Add a new topic for any set of topics not identified by the topic model. You're most likely to see this scenario with a model trained without custom topics.

Step 2: Evaluate analyzed conversations

When step 1 is completed, the analyzed conversations should be evaluated for topics identified.

Why are fewer topics learned than selected for granularity?

If there are few topics to be discovered, the final number of topics might be significantly less than the numbers indicated in the selected granularity.

  • More coarse: up to 30 topics
  • Coarse: up to 50 topics
  • Standard: up to 150 topics
  • Fine: up to 200 topics
  • More fine: up to 350 topics

The number of topics learned by the trained topic model can also be lower due to data quality issues. Ensure that the data requirements are met in terms of training conversation count, agent or customer turns in the conversations, and STT and redaction quality.

How to increase the topic count?

Verify that the training data quality requirements are met, as previously discussed.
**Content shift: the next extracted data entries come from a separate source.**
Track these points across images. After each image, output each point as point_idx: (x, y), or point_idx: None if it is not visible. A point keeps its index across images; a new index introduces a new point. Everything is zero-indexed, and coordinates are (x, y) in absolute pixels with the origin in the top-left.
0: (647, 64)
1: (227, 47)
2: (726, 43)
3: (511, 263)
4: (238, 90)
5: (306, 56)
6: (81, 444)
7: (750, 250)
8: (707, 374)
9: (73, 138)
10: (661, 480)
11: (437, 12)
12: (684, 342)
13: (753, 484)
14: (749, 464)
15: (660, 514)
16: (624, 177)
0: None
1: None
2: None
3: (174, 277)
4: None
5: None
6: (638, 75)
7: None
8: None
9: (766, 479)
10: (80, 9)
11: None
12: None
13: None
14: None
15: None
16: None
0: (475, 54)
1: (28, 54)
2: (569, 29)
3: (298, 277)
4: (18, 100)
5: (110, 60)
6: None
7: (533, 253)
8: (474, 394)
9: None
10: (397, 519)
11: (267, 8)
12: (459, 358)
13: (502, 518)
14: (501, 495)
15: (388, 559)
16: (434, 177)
Also, ensure that they're met in terms of training conversation count, agent or customer turns in the conversations, and STT and redaction quality. If conversations continue for too many turns, you can experiment by removing their authentication portion.

Experimenting with a minimum turn-count filter (say 5, 10, 15, 20) while selecting training conversations in the training phase can help increase the number of topics learned. It can also help discard conversations which are too short to predict topics from.

Why is training count smaller than conversation count?

The training volume count is the number of conversations used for training the topic model after downsampling the provided conversation data during the training phase.

During training, the conversations that don't have long enough utterances from the customer or are too short get filtered out. After the model is trained, the sum of the training volume in the Insights console represents the training/post-filtered conversation set.

Why does my model have more topics than the provided custom ones?

Depending on the model size, additional topics can be added to the model outputs. Model size impacts topic number in the output, but the actual number depends on the real topics learned in the model.

If you train a model with a "More fine" model size and expect it to learn up to 350 topics, but you bring only 30 custom topics into the training, you might see in the model outputs that only 32 topics are trained. This is because the model is trained on conversations with about 30 topics, not 350.